のほほんとしていると、ユウくんが急に真面目な表情になった。
「あの時は一体だったから良かったものの……もし敵が複数いたり、見えなかったりしたらどうするんだ? この世界はゲームと違って生き返る事ができないんだからな? 隙を作らない方が良い」
そう真剣な表情を向けられて、衝撃が走った。
「あ……そうよね……そうね……」
どこか夢見心地で過ごしていた事を指摘されたような気がした。ハルちゃんと出会って、嬉しさから浮かれた気持ちのままここに辿り着いて。でも、ハルちゃんの話を思い出してみれば、厄災の封印が解けてしまえばこの世界に暮らしている人たちの生活が脅かされるのだ。私たちの背に彼らの生活がかかっている、と言うことを改めて気づかされて口をつぐむ。
アニメの夢の共演、って言っている場合じゃなかったわ。
ユウくん……いえ、これからはヘンリク様、と呼んだ方がいいでしょう。気づかせてくれた彼に敬意を。
「ヘンリク様、ありがとうございます」
そう告げて頭を下げたのだけれど、その瞬間、ヘンリク様は盛大に吹き出した。丁度喉を潤そうとしていたらしい。「――! ちょ、おま……」と何かを私に言おうとしているのだけれど気管に入ってしまったのか、激しく咳き込んでいる。
しばらく背中を優しくさすっていると、段々と落ち着いたらしくヘンリク様は再度飲み物を一口飲んだ。そして――。
「いや、いきなり『様』つけて呼ぶなよ!」
「あら、敬意を表してヘンリク様、と呼ばせていただいたのだけれど……駄目だったかしら?」
「……もうお前がミヤだと知ってるからな。調子が狂うから、呼び捨てにしてくれ」
そういうものなのね、と首を縦に振ると、前から怖じ怖じと手を挙げる男の子。孫みたいで可愛いわねぇ、と微笑んでいるとしどろもどろになりながらも話し始めた。
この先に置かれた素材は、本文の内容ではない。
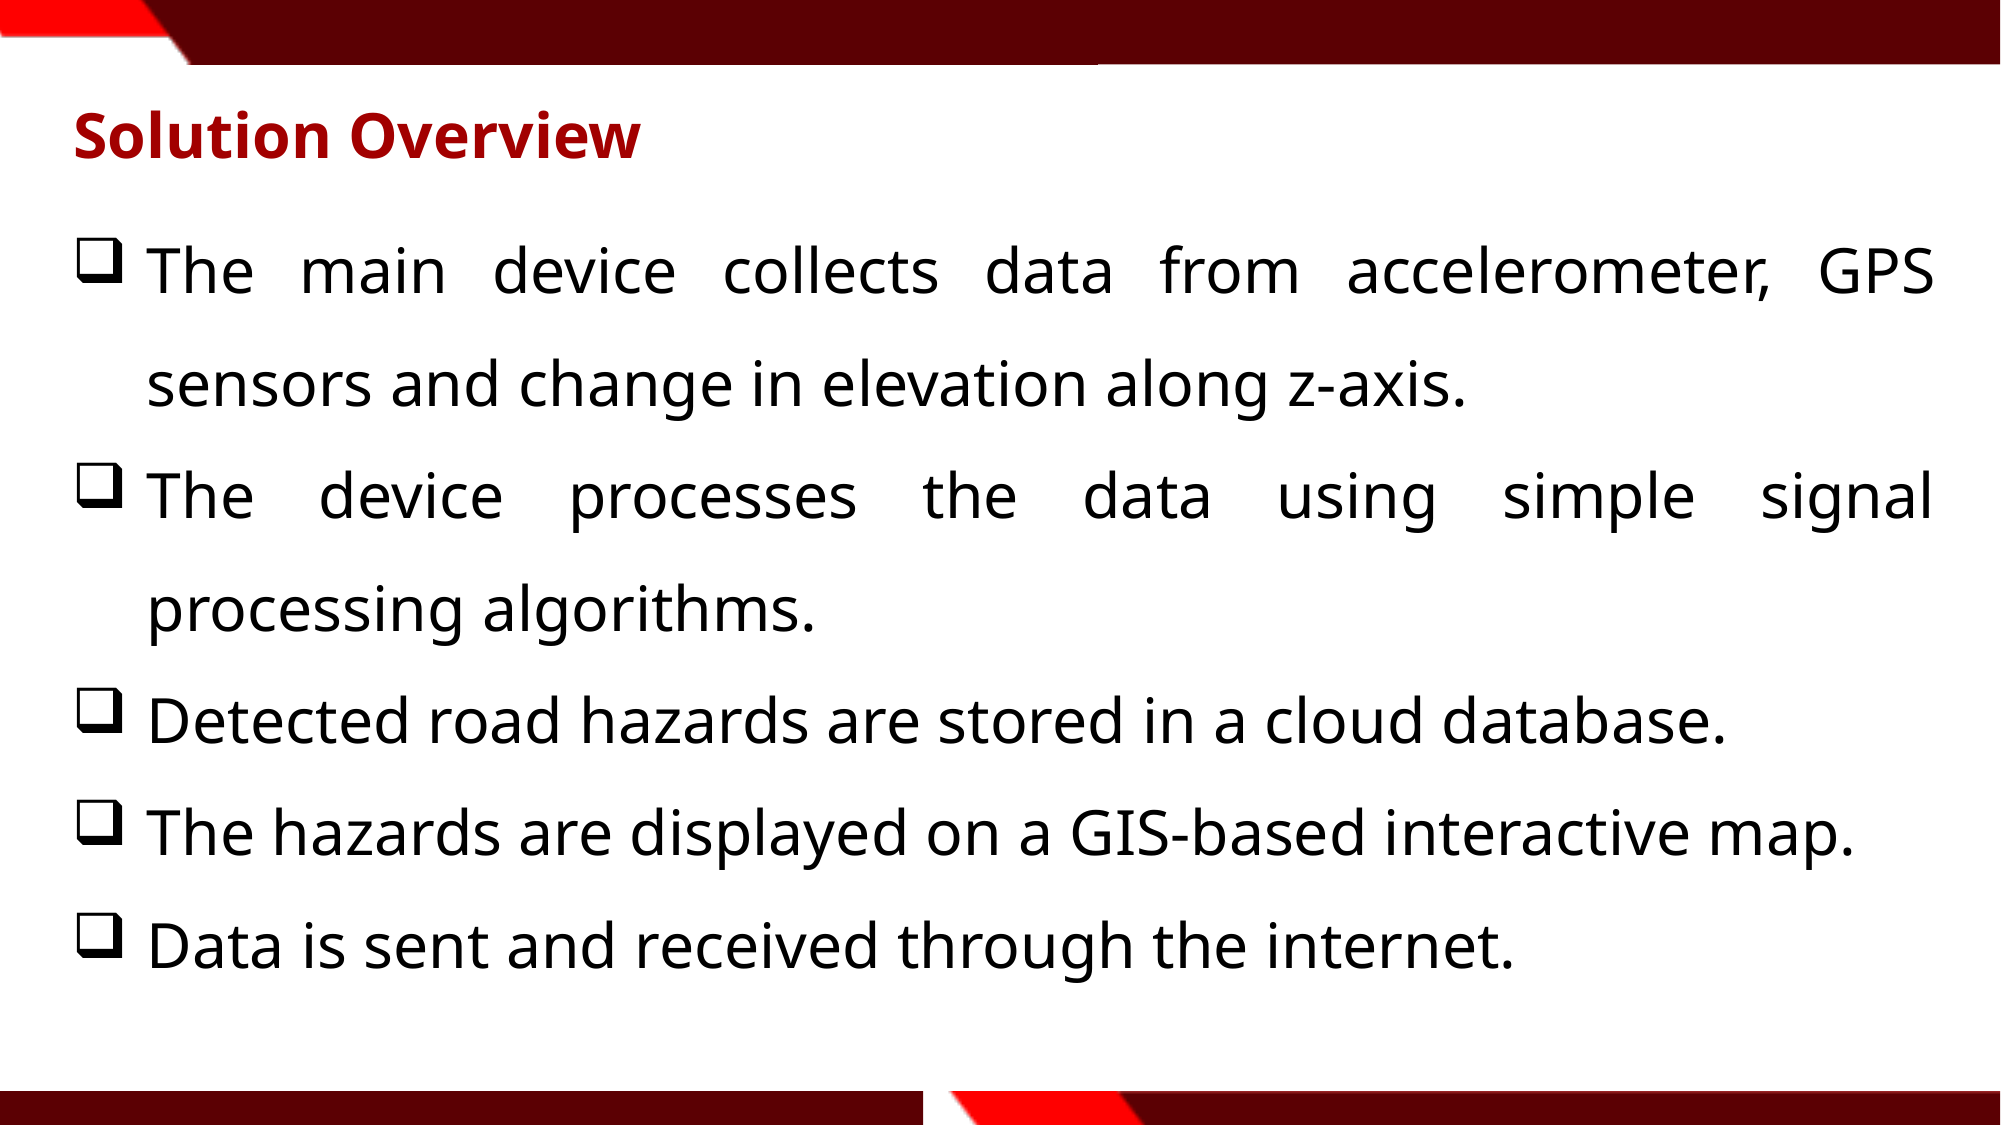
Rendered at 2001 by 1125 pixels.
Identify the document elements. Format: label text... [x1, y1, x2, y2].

「あ、あのぁ……僕は、コニーと呼んでいただけませんか……?」
コニーくん、と言うのね。可愛らしい名前だわ。
「でしたら、私も『クリス』って呼んで欲しいわ」
ニコニコと彼に話しかければ、コニーくんは頬を染めて「はい」と言いながら下を向く。ユウくん……いえ、ヘンリクは自分の頭をガシガシと掻いた。そして――。
「分かったよ、クリス。よろしくな、コニー」
「あわわ、こ、こちらこそ……!」
「よろしくお願いします」
この二人とだったら、やっていけそう、そう思った私の耳に届いたのは「あの!」という声だった。